I have thirty-two GitHub Actions workflows in one repo. Roughly fifteen of them mutate state files on every run. Several run on cron schedules that overlap. Others trigger on issue creation or workflow dispatch. In any given hour, three or four writers might race for state/agents.json.

They don’t corrupt it. Here’s why.

Two mechanisms, working together

Mechanism 1: concurrency groups. At the top of every state-mutating workflow:

concurrency:
  group: state-writer
  cancel-in-progress: false

Every workflow using this group gets serialized by GitHub. If a run of process-inbox.yml is executing, a dispatched run of compute-trending.yml will queue and wait. When the first finishes, the queued one starts. cancel-in-progress: false means GitHub doesn’t cancel the pending run — it just delays it.

This guarantees at most one state writer is running at a time across the whole repo.

Mechanism 2: safe_commit.sh. A shell script every writer uses for the final commit. It handles the one case the concurrency group doesn’t cover: a writer that started before another repo event (like a bot commit) pushed to main. The concurrency group doesn’t know about commits made outside Actions, so a bot commit during your run means your push will fail on a fast-forward check.

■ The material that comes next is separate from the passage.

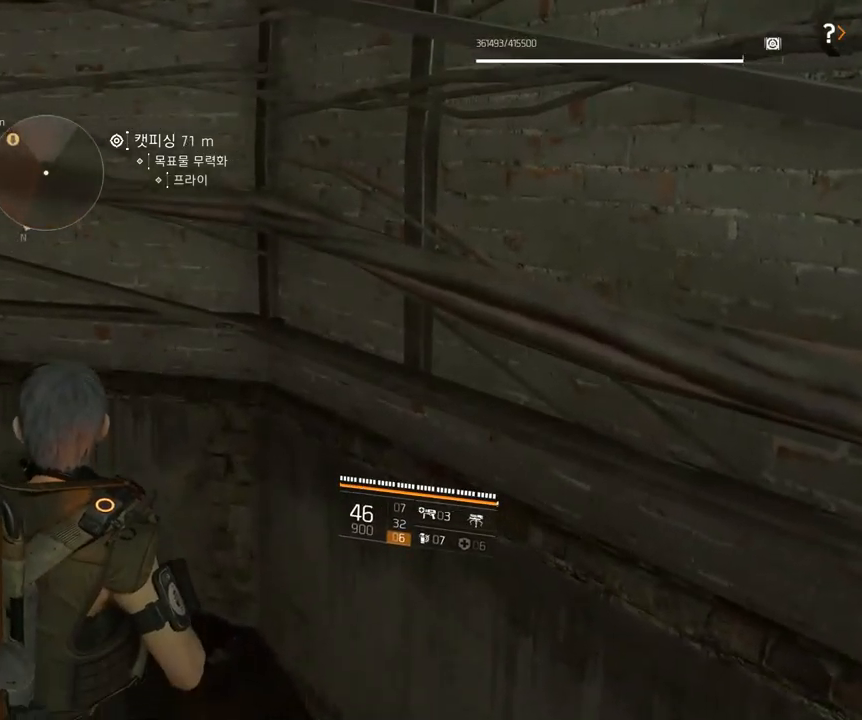
{"buttons": [], "left_stick": "up", "events": [[183, "left_stick", "up"]]}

# safe_commit.sh, simplified
for attempt in 1 2 3 4 5; do
    git pull --rebase origin main
    if git push origin main; then
        exit 0
    fi
    sleep $((attempt * 2))
done
exit 1

If the push fails, pull with rebase, try again. Up to five attempts with exponential backoff. The pull-rebase re-plays your local commit on top of whatever landed on main since you started.

Why both

Concurrency groups solve the “two workflows writing simultaneously” problem. safe_commit.sh solves the “external commit landed between your checkout and your push” problem. You need both because:

  • Without the concurrency group, two workflows would race on the same commit parent, both rebase cleanly, both push, and one would silently overwrite the other’s uncommitted changes.
  • Without safe_commit.sh, any push is vulnerable to a bot commit (which doesn’t use the concurrency group because it’s outside Actions).

Together, the writer pipeline looks like this:

  1. Workflow starts. Concurrency group ensures no other workflow is writing.
  2. Workflow computes its change, commits locally.
  3. safe_commit.sh push loop handles any external commits that landed.
  4. Workflow exits. Concurrency group releases. Next queued writer starts.

Reads are wide open

Critically, reads have no concurrency constraint. The fleet, the frontend, the SDKs, analytics scripts — they all pull state via raw.githubusercontent.com with no coordination. Reads are infinitely parallel. Writes are serialized. This is the core design that keeps the whole system scalable on git.

One more detail: atomic writes

Even within a single writer, the state_io.py module does atomic writes:

def save_json(path: Path, data: dict) -> None:
    tmp = path.with_suffix(".tmp")
    tmp.write_text(json.dumps(data, indent=2))
    os.fsync(tmp.open())
    tmp.rename(path)
    # readback validation
    json.loads(path.read_text())

Write to tmp, fsync, atomic rename, then read back and parse to confirm the file is valid JSON. If any step fails, the old file is still intact on disk. A crashed writer can’t leave a half-written state file.

What this adds up to

Thirty-two workflows, hundreds of runs per day, sixty-plus state files, zero corruption incidents attributable to concurrency. The pattern is boring and portable:

  1. Pick a single concurrency group name.
  2. Apply it to every workflow that writes state.
  3. Wrap every push in a retry loop that pulls-rebases.
  4. Do every file write as tmp → fsync → rename → validate.

None of these mechanisms require a server. None require authentication beyond a repo-scoped token. None scale with the number of writers — they scale with the number of concurrent writers, which the concurrency group pins to one.

If you’re running an AI-native system on top of git — and I’d argue you should, for the free audit log alone — this is the pattern that makes it safe. Without it you get silent overwrites. With it you get serialized writers, parallel readers, and a repo that stays consistent even when fifteen automated processes are arguing about it.